When the clock strikes midnight, it will be Selection Sunday. Do you know where your state teams will be?
Not in the Big Dance.
Needing a big win over Wisconsin to assure its NCAA tournament case, Illinois was drubbed by Michigan before it even got to the Badgers.
Everyone else in the Land of Lincoln would have needed a miracle. In the end, Illinois State came closest, shocking No. 8 Wichita State and leading No. 11 Northern Iowa at halftime before turning into a pumpkin.
This will be the second straight year the state of Illinois has come up empty on Selection Sunday. This is its first back-to-back flop since 1974-75.
DePaul, which made 14 NCAA tournament trips in 17 years from 1976-92 under Ray and Joey Meyer, started the streak but has gone only twice since then and has become a nonentity.
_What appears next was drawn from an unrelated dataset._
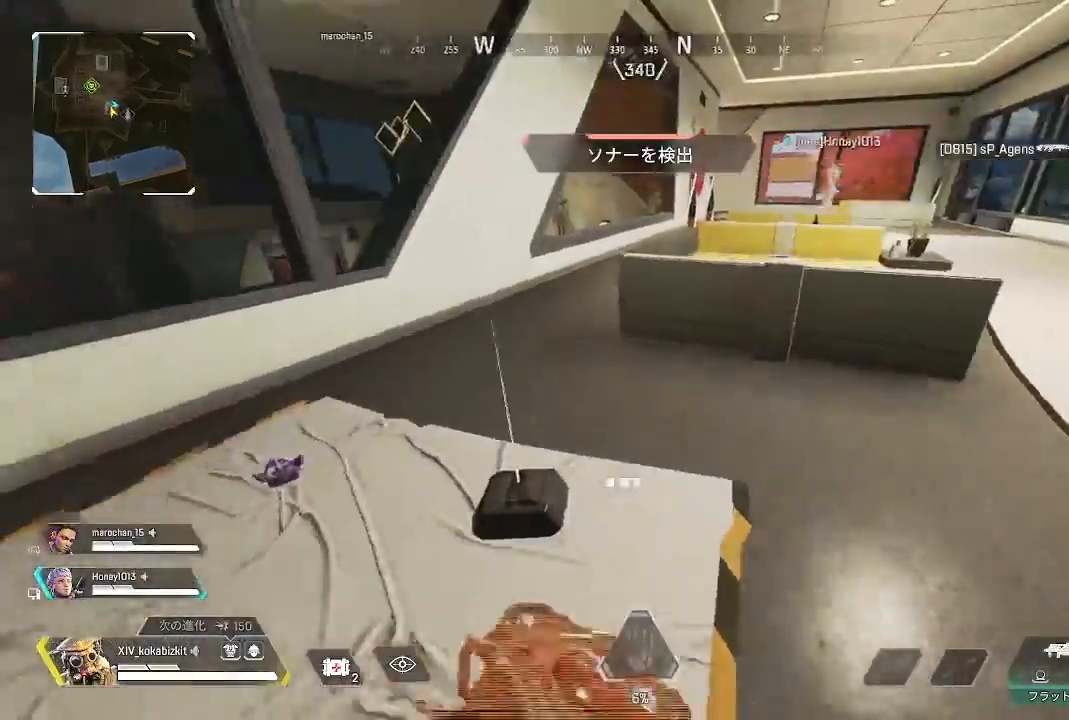
{"dt_ms": 500, "buttons": [], "left_stick": "up", "right_stick": "center", "events": []}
Illinois, the backbone of the state’s hoops hopes, is in its most wobbly position in decades. It will be saddled with back-to-back tournament misses this March for only the second time since Lou Henson took the Illini to the 1981 tournament.
After missing the NCAA tournament just five times in 26 years from 1981-2007, Illinois now is about to miss it five times in eight years since 2008.
Strange as it might seem, Northwestern, which has never played in the NCAA tournament, heads into the off-season feeling encouraged about making its first Big Dance appearance in the near future.
“That’s why I came here, to elevate the program to that level,’’ second-year Cats coach Chris Collins said. “We have our whole core back. We’ll be adding some pieces as well. The future of our program is incredibly bright.’’
Guiding NU to the NCAA tournament wouldn’t be exactly the same as Joe Maddon’s mission to put the Cubs in the World Series. It wouldn’t be all that different, either.
Until Northwestern delivers, Illinois remains the state’s best bet as an NCAA standard-bearer.
That burden falls on the shoulders of Illini coach John Groce, who will face serious pressure to avoid a third straight NCAA miss next season.
Groce came within one possession of reaching the Sweet 16 in his first season at Illinois, but he missed his next two Big Dance opportunities and has left Illini Nation restless.
It’s way too early to start talking about making a change. But it’s not too early to say the Illini are not meeting expectations — inside the program or out.
In Groce’s defense, there have been challenges. Bruce Weber didn’t leave him a stocked cupboard. Groce and his staff have been only oh-so-close on some key recruits.
And the loss of Tracy Abrams to injury this season was major.
An effective point guard is like having a coach on the floor. Take him away, and that’s a big reason for head-scratching performances like the one Illinois had against Michigan.
Without a floor leader, other players aren’t as involved, and a team can look unprepared.
On the other hand, coaching major college basketball is a results-oriented deal.
People in Illinois want to watch teams from Illinois in the NCAA tournament. And it’s reasonable to assume that the Illini need to lead that charge.
Three NCAA bids in eight seasons is a troubling trend.